Task prompt - Can you lay out the records below as a Markdown table with the columns Row and Record Line? Start at the first line of the records, stop after the line that contains "2: (424, 202)", number each row, and leave out blank lines.

Data to use -
>> start
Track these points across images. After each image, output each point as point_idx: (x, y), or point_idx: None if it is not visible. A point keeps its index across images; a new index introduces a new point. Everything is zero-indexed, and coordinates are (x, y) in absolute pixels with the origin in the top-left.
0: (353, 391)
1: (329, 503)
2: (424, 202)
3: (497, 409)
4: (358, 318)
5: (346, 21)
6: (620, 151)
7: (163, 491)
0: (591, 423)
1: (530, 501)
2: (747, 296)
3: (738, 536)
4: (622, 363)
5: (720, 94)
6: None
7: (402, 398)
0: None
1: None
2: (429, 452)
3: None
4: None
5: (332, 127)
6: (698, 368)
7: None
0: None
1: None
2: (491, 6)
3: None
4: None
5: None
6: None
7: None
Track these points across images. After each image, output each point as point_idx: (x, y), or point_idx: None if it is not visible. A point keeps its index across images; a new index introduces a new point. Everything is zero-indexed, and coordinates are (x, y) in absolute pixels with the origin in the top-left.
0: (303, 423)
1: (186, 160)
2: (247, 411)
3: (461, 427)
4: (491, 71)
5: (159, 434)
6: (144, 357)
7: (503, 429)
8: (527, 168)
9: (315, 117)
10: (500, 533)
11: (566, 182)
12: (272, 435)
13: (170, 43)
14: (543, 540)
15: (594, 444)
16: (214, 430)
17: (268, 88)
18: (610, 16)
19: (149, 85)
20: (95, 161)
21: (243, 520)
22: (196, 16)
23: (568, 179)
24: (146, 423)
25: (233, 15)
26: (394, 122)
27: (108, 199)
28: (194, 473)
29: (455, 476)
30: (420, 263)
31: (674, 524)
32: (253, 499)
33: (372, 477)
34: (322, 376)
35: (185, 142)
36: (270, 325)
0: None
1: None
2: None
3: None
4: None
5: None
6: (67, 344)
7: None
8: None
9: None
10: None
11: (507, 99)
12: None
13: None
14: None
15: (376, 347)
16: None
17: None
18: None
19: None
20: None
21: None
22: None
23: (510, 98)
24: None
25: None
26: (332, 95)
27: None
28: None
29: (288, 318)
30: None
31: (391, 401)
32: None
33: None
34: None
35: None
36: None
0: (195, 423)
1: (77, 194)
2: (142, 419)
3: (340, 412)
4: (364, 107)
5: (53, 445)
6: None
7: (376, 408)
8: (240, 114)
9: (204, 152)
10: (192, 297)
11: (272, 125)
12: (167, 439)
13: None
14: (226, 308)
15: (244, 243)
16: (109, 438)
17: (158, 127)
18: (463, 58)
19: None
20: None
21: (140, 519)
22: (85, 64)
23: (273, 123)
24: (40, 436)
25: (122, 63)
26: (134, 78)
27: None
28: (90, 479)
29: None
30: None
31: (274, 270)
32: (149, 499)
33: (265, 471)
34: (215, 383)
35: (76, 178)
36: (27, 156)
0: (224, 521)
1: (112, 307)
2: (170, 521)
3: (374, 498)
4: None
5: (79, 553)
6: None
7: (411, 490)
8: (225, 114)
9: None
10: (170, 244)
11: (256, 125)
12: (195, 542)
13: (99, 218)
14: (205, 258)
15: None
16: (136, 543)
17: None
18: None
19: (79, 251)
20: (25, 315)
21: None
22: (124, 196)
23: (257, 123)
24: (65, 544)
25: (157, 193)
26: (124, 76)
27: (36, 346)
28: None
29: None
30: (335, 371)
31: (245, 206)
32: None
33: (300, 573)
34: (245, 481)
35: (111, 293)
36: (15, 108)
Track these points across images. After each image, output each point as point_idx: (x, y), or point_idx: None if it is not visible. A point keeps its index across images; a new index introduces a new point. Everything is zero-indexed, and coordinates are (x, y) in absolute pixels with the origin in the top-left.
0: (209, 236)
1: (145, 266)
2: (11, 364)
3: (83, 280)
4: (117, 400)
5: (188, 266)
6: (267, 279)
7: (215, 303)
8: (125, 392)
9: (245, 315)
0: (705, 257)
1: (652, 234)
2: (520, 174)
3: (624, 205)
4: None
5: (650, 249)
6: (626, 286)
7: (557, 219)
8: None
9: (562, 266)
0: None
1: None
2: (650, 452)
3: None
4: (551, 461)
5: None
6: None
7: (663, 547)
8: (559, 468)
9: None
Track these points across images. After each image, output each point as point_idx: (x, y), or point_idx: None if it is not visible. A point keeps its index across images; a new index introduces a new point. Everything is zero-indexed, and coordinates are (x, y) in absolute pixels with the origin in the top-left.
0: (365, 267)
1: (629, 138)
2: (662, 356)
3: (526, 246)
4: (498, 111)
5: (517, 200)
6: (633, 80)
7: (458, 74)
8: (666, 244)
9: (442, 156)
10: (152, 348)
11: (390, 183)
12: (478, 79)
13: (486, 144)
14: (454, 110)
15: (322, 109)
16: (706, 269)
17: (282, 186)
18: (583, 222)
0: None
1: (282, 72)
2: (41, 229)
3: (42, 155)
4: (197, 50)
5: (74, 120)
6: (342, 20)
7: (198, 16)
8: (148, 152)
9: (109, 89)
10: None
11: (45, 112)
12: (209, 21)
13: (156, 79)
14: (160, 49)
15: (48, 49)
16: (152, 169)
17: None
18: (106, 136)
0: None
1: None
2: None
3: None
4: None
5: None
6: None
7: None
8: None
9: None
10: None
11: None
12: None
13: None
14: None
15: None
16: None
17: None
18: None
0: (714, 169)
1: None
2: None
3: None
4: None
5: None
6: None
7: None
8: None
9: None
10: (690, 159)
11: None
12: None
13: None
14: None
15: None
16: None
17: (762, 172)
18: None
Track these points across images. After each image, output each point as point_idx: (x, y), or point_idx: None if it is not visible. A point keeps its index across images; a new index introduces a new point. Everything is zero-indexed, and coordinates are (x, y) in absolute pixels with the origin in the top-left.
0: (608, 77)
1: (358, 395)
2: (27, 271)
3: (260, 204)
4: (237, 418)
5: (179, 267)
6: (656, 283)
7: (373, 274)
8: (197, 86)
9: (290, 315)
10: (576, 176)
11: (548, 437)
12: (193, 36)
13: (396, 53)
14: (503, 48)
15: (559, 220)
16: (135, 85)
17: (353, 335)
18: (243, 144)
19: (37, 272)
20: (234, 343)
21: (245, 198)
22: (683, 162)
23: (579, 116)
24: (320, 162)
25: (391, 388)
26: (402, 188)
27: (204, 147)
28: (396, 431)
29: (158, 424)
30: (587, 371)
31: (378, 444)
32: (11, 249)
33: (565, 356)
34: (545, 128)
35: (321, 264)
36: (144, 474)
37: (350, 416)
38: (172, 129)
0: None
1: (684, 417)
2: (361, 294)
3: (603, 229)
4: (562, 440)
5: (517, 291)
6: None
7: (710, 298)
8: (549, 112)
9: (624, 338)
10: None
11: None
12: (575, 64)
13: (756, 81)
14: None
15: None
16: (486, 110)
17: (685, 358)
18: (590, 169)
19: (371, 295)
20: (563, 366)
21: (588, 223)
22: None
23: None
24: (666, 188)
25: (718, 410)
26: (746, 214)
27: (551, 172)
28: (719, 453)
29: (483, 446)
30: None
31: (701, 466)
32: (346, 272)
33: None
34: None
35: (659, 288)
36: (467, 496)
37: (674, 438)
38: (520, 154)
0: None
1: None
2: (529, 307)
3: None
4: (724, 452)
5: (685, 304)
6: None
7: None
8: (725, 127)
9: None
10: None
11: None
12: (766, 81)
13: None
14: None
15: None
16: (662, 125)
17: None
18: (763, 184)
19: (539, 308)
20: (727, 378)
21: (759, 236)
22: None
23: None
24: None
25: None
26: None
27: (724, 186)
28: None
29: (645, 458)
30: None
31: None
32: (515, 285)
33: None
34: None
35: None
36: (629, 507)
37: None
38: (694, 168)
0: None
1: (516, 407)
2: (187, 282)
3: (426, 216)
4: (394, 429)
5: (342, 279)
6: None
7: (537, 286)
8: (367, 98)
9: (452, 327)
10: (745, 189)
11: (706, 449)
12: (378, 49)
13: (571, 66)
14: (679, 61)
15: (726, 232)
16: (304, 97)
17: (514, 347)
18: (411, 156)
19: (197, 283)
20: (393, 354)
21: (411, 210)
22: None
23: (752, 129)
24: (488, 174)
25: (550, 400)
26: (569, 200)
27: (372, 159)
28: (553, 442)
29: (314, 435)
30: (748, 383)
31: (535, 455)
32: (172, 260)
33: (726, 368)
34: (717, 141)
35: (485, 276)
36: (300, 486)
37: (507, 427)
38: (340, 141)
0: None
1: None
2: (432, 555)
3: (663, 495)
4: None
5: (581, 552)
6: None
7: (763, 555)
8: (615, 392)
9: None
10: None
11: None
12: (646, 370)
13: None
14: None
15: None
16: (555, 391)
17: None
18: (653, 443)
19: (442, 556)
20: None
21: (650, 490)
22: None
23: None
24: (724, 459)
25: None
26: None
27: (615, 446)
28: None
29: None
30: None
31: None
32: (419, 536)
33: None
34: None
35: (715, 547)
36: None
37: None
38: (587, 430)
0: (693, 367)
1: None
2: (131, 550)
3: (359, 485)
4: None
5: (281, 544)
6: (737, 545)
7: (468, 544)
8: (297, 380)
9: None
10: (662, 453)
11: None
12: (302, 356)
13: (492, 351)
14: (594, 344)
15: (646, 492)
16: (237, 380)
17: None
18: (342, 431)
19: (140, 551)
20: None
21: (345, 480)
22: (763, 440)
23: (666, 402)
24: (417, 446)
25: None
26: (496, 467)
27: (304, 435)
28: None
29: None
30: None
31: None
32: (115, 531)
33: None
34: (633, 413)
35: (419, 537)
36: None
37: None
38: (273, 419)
>> end
Response -
| Row | Record Line |
|---|---|
| 1 | Track these points across images. After each image, output each point as point_idx: (x, y), or point_idx: None if it is not visible. A point keeps its index across images; a new index introduces a new point. Everything is zero-indexed, and coordinates are (x, y) in absolute pixels with the origin in the top-left. |
| 2 | 0: (353, 391) |
| 3 | 1: (329, 503) |
| 4 | 2: (424, 202) |